Evaluation of the abdomen in the VAD patient should consider the same differential diagnosis as any patient previously undergoing cardiopulmonary bypass, including pancreatitis, acute cholecystitis, ischemic bowel, perforated ulcer, and diverticulitus. In addition, transcutaneous cannulas and drivelines may produce musculoskeletal symptoms that may mimic intraabdominal pathology. Standard imaging modalities, such as CT scan and ultrasound, may be nondiagnostic in the VAD patient because of interference by overlying devices. Our report and the few prior reports of laparoscopy in VAD patients support the expanded use of diagnostic and therapeutic laparoscopy in this patient group. Careful attention to device location and function, perioperative anticoagulation and postoperative bleeding risk is paramount in any anticipated abdominal intervention in the VAD patient.

Table 1.

FDA-Approved Ventricular Assist Devices

Device	Potential Support Options[†]	Position
Thoratec VAD System*	RVAD, LVAD, or BiVAD	Paracorporeal
Thoratec IVAD*	RVAD, LVAD, or BiVAD	Intracorporeal
Heartmate LVAS*	LVAD	Intracorporeal
Novacor LVAS†	LVAD	Intracorporeal
Abiomed BVS 5000‡	LVAD, RVAD, or BiVAD	Paracorporeal

Thoratec Corporation, Pleasanton, California.

RVAD=right ventricular assist device; LVAD=left ventricular assist device; BiVAD=biventricular assist device.
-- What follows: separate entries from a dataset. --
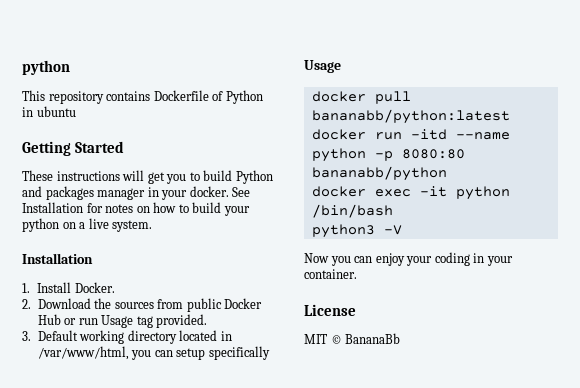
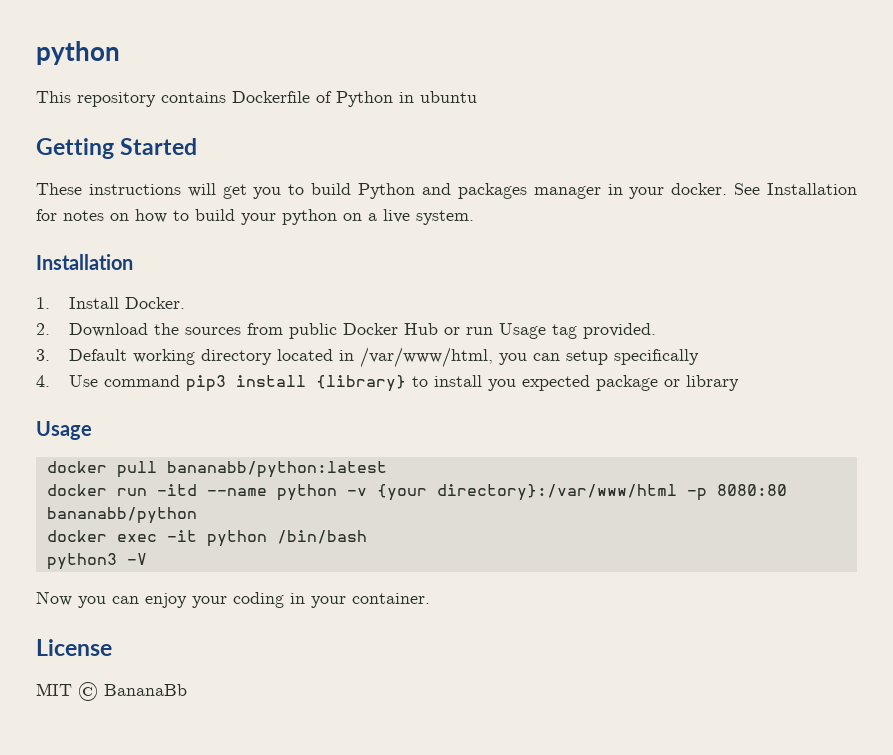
(270, 353) none -> [36,375,740,392] // 4. Use command pip3 install {library} to install you expected package or library
(366, 155) none -> [346,484,677,501] -v {your directory}:/var/www/html

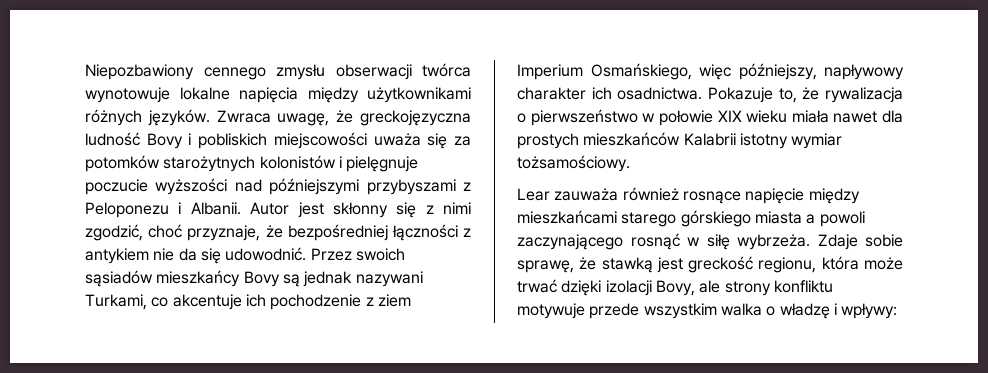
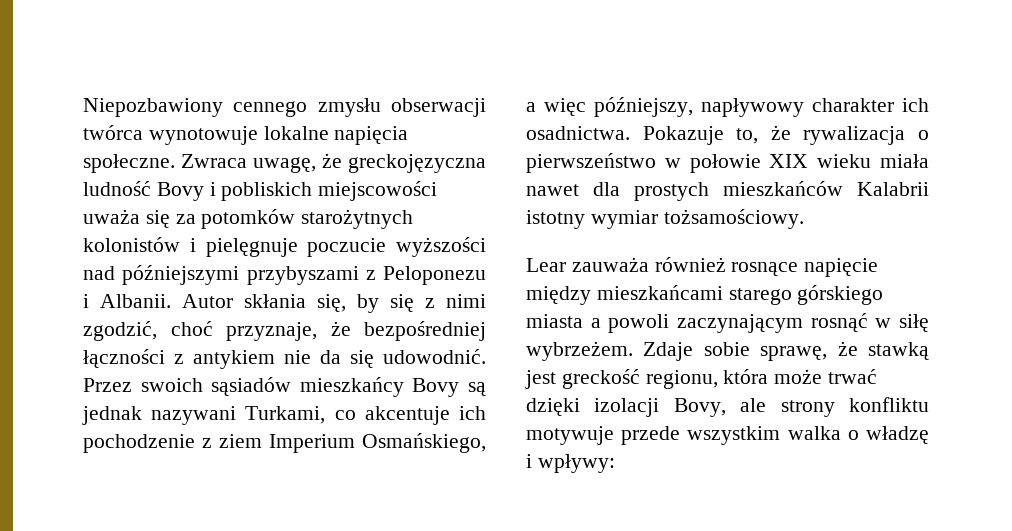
[307,87,471,103] [85,109,210,126] między użytkownikami różnych języków. -> [83,154,175,173] społeczne.
[297,202,388,218] jest skłonny -> [244,294,379,313] skłania się, by
(692, 71) none -> [526,102,536,112] a
[517,234,623,250] zaczynającego -> [677,314,803,333] zaczynającym
[737,234,810,250] wybrzeża. -> [526,341,633,361] wybrzeżem.

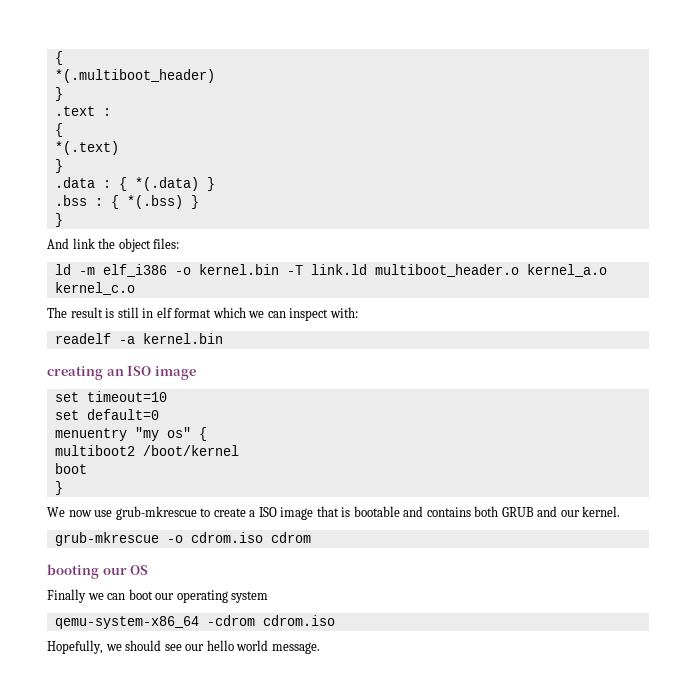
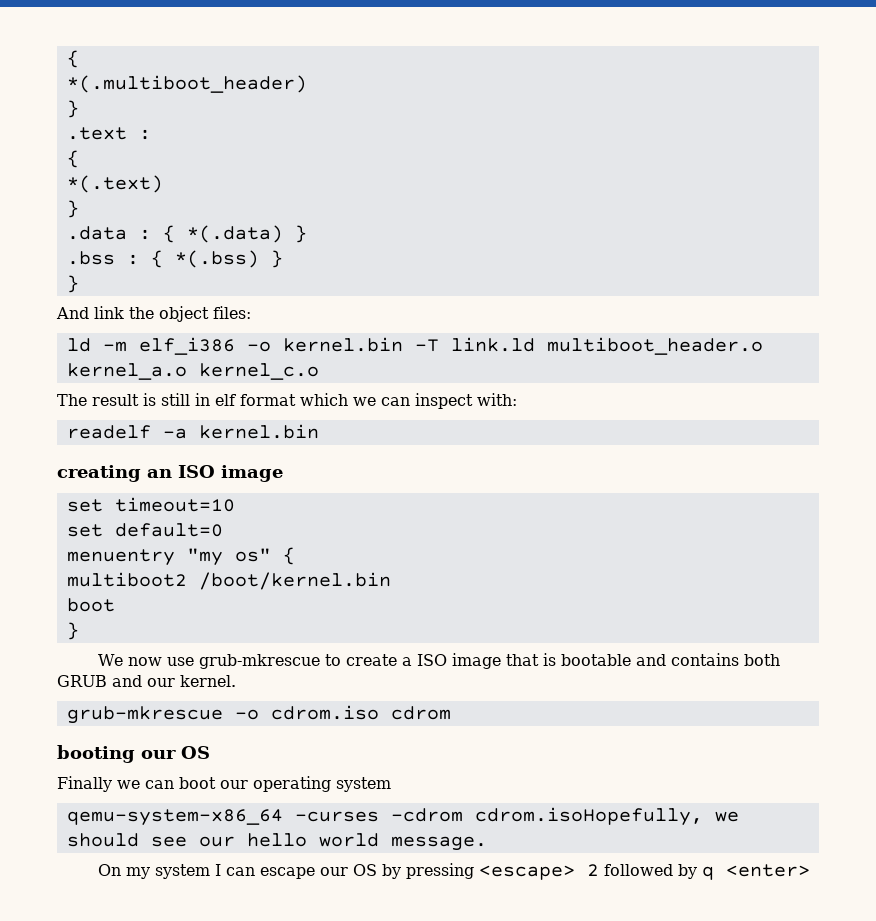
[142,445,239,456] /boot/kernel -> [198,572,391,590] /boot/kernel.bin
[206,615,335,626] [47,640,103,654] -cdrom cdrom.iso // Hopefully, -> [294,807,703,826] -curses -cdrom cdrom.isoHopefully,
(320, 648) none -> [98,863,811,880] // On my system I can escape our OS by pressing <escape> 2 followed by q <enter>

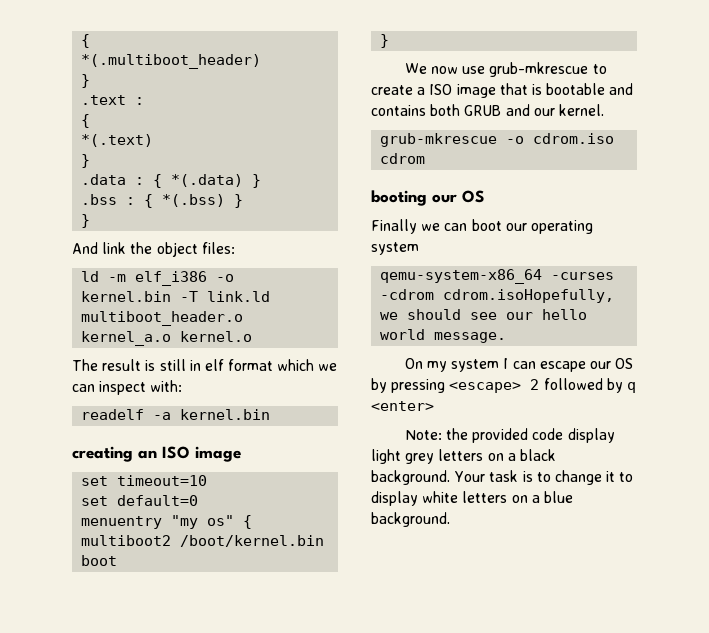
[198,363,319,380] kernel_c.o -> [180,331,253,342] kernel.o
(811, 870) none -> [404,428,615,443] [371,449,556,464] [371,470,634,485] [371,491,573,506] [371,512,450,527] // Note: the provided code display light grey letters on a black background. Your task is to change it to display white letters on a blue background.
Abiomed Corporation, Danvers, Massachusetts.

Table 2.

Reported Series of Abdominal Surgery in Patients With Ventricular Assist Devices

Study	No. of Pts.	Type of Device*	Type of Surgery (n)	Complications (n)
Votapka1 1994	3	PC LVAD	Open cholecystectomy (2), Laparoscopic cholecystectomy (1)	Bleeding (1/3), Early death (1/3)
Goldstein2 1995	1	PC LVAD	Plication gastric ulcer	Hypotension
Prendergast3 1996	1	PC BiVAD	Diagnostic laparoscopy	None†
Aleksic4 1998	1	IC LVAD	Laparotomy, small bowel resection	None
Schmid5 2001	11	IC LVAD	Open cholecystectomy alone (4) or combined with bowel resection or cecostomy (3) Open ileostomy or cecostomy (3) Open bowel resection (1)	Bleeding (6/11)
Nissen 2004	1	PC BiVAD	Laparoscopic cholecystectomy	Bleeding

PC=paracorporeal; IC=intracorporeal; LVAD=left ventricular assist device; BiVAD=biventricular assist device.

Support withdrawn and patient died shortly after surgery.